Plus significatif encore, les critiques ne proviennent plus uniquement de l’opposition classique. Elles émanent désormais de figures proches du pouvoir, parfois issues du même socle politique ou régional. Lorsque Delly Sesanga en vient à qualifier le chef de l’État de menace pour la nation, il ne s’agit plus d’un simple affrontement politique, mais d’un signal d’alarme majeur.

Ces prises de position relèvent davantage d’un réflexe de sauvegarde institutionnelle que d’une logique d’invective. Elles traduisent une inquiétude croissante face à ce qui est perçu comme une dérive des fondements de l’État de droit.

Derrière cette convergence de critiques se dessine une fracture fondamentale : celle qui oppose deux visions irréconciliables du pouvoir. D’un côté, une approche institutionnelle fondée sur la continuité de l’État, la rigueur stratégique et la collégialité. De l’autre, une gouvernance marquée par une forte personnalisation de l’autorité, une certaine improvisation et un recours fréquent à une communication conflictuelle.

Ainsi, ce n’est pas uniquement un homme qui est mis en cause, mais bien une méthode de gouvernance dont les limites apparaissent de plus en plus clairement.

C’est toutefois sur le terrain sécuritaire que les inquiétudes atteignent leur point culminant. La gestion du conflit dans l’Est du pays suscite de vives critiques. La stratégie attribuée à Félix Tshisekedi est perçue par de nombreux observateurs comme une succession d’initiatives insuffisamment coordonnées, oscillant entre discours martiaux et absence de priorités stratégiques clairement définies.

Dans un environnement régional déjà extrêmement instable, une telle imprécision stratégique accroît considérablement les risques d’escalade.

Les évolutions récentes dans des villes clés comme Goma et Bukavu illustrent les conséquences de cette approche. Au-delà des revers militaires, ces événements traduisent un affaiblissement structurel de l’État, tant sur le plan interne qu’international.

L’histoire récente offre pourtant de nombreux exemples des dangers liés à des décisions précipitées et à des engagements mal calibrés.

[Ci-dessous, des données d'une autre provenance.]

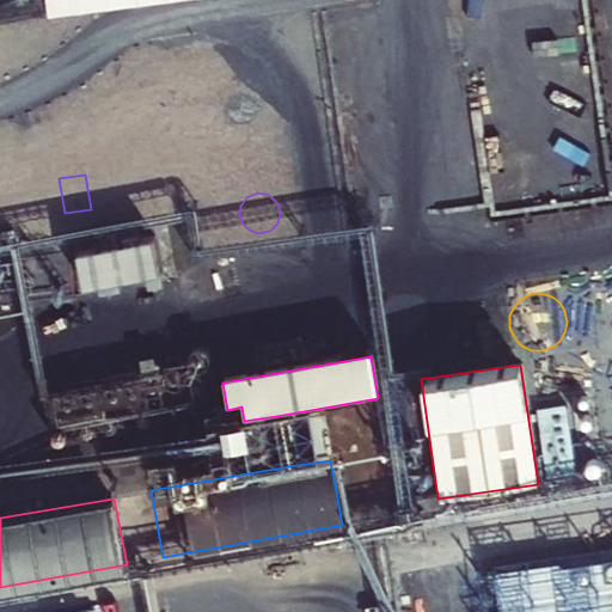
[(611,611),(611,595),(605,594),(600,595),(595,597),(591,599),(587,603),(583,606),(581,611),(580,611),(611,611)]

Dans un contexte où les rapports de force régionaux se complexifient et où les ingérences extérieures se multiplient, la répétition de telles erreurs pourrait avoir des conséquences lourdes et durables.

À cela s’ajoute un mode de communication politique souvent dominé par la confrontation plutôt que par la concertation. Or, la puissance d’un État ne se mesure pas à la virulence de ses déclarations, mais à sa capacité à structurer une vision cohérente et à inscrire son action dans la durée.

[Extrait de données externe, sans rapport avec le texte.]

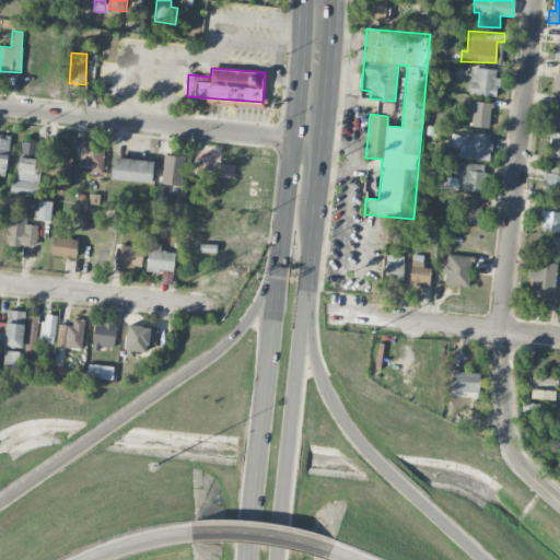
[(498,69),(470,68),(469,95),(497,96),(498,69)]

L’avertissement qui s’élève aujourd’hui dépasse le cadre d’une simple agitation politique. Il constitue une interpellation profonde adressée à la conscience nationale : celle de savoir si la République démocratique du Congo peut durablement se permettre une gouvernance marquée par l’imprévisibilité et la personnalisation du pouvoir.

En filigrane, une exigence de lucidité s’impose : tirer les leçons du passé, non pour s’y enfermer, mais pour éviter que l’avenir ne se construise dans la répétition des mêmes erreurs, à une échelle dont les conséquences pourraient s’avérer irréversibles.